Exercise goal: Swap every "common name" for "vernacular name" in the entries below and write out all the lines again with nothing else changed.

Entries from a data source:
---

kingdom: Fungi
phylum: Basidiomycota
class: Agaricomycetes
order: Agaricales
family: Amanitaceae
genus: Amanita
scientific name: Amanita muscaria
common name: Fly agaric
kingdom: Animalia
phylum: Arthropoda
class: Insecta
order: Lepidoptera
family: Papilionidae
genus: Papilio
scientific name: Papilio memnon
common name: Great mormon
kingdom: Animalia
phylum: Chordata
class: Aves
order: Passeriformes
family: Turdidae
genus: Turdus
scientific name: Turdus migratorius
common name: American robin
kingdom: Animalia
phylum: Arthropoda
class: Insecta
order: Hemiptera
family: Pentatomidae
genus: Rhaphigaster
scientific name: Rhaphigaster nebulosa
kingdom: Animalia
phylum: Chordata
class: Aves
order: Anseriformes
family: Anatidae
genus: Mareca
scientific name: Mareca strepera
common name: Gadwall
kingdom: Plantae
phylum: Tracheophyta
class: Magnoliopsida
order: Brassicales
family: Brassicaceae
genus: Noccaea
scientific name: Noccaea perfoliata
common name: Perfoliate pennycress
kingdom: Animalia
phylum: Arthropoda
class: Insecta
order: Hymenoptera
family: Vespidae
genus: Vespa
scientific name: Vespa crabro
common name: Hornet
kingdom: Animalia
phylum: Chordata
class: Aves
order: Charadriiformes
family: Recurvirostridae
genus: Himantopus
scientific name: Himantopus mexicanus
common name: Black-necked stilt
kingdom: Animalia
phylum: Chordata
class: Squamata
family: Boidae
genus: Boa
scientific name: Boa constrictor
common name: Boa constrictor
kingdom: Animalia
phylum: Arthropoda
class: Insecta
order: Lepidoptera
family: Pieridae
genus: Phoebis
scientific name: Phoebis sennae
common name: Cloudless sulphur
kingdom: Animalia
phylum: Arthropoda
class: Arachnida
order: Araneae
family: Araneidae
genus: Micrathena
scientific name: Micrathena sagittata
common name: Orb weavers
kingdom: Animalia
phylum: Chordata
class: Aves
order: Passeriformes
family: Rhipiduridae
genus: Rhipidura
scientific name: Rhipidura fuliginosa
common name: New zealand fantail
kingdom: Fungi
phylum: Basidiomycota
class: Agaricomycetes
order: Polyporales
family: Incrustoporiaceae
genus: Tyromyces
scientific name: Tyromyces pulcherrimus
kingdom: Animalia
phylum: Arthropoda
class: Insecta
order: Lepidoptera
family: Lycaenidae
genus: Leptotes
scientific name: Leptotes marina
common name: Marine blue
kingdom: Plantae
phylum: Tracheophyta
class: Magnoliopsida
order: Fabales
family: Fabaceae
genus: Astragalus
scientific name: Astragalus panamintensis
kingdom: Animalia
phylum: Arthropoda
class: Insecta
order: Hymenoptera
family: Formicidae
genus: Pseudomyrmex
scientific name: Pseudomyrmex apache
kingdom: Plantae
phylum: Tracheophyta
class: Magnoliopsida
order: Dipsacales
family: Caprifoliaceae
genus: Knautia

---

The output:
kingdom: Fungi
phylum: Basidiomycota
class: Agaricomycetes
order: Agaricales
family: Amanitaceae
genus: Amanita
scientific name: Amanita muscaria
vernacular name: Fly agaric
kingdom: Animalia
phylum: Arthropoda
class: Insecta
order: Lepidoptera
family: Papilionidae
genus: Papilio
scientific name: Papilio memnon
vernacular name: Great mormon
kingdom: Animalia
phylum: Chordata
class: Aves
order: Passeriformes
family: Turdidae
genus: Turdus
scientific name: Turdus migratorius
vernacular name: American robin
kingdom: Animalia
phylum: Arthropoda
class: Insecta
order: Hemiptera
family: Pentatomidae
genus: Rhaphigaster
scientific name: Rhaphigaster nebulosa
kingdom: Animalia
phylum: Chordata
class: Aves
order: Anseriformes
family: Anatidae
genus: Mareca
scientific name: Mareca strepera
vernacular name: Gadwall
kingdom: Plantae
phylum: Tracheophyta
class: Magnoliopsida
order: Brassicales
family: Brassicaceae
genus: Noccaea
scientific name: Noccaea perfoliata
vernacular name: Perfoliate pennycress
kingdom: Animalia
phylum: Arthropoda
class: Insecta
order: Hymenoptera
family: Vespidae
genus: Vespa
scientific name: Vespa crabro
vernacular name: Hornet
kingdom: Animalia
phylum: Chordata
class: Aves
order: Charadriiformes
family: Recurvirostridae
genus: Himantopus
scientific name: Himantopus mexicanus
vernacular name: Black-necked stilt
kingdom: Animalia
phylum: Chordata
class: Squamata
family: Boidae
genus: Boa
scientific name: Boa constrictor
vernacular name: Boa constrictor
kingdom: Animalia
phylum: Arthropoda
class: Insecta
order: Lepidoptera
family: Pieridae
genus: Phoebis
scientific name: Phoebis sennae
vernacular name: Cloudless sulphur
kingdom: Animalia
phylum: Arthropoda
class: Arachnida
order: Araneae
family: Araneidae
genus: Micrathena
scientific name: Micrathena sagittata
vernacular name: Orb weavers
kingdom: Animalia
phylum: Chordata
class: Aves
order: Passeriformes
family: Rhipiduridae
genus: Rhipidura
scientific name: Rhipidura fuliginosa
vernacular name: New zealand fantail
kingdom: Fungi
phylum: Basidiomycota
class: Agaricomycetes
order: Polyporales
family: Incrustoporiaceae
genus: Tyromyces
scientific name: Tyromyces pulcherrimus
kingdom: Animalia
phylum: Arthropoda
class: Insecta
order: Lepidoptera
family: Lycaenidae
genus: Leptotes
scientific name: Leptotes marina
vernacular name: Marine blue
kingdom: Plantae
phylum: Tracheophyta
class: Magnoliopsida
order: Fabales
family: Fabaceae
genus: Astragalus
scientific name: Astragalus panamintensis
kingdom: Animalia
phylum: Arthropoda
class: Insecta
order: Hymenoptera
family: Formicidae
genus: Pseudomyrmex
scientific name: Pseudomyrmex apache
kingdom: Plantae
phylum: Tracheophyta
class: Magnoliopsida
order: Dipsacales
family: Caprifoliaceae
genus: Knautia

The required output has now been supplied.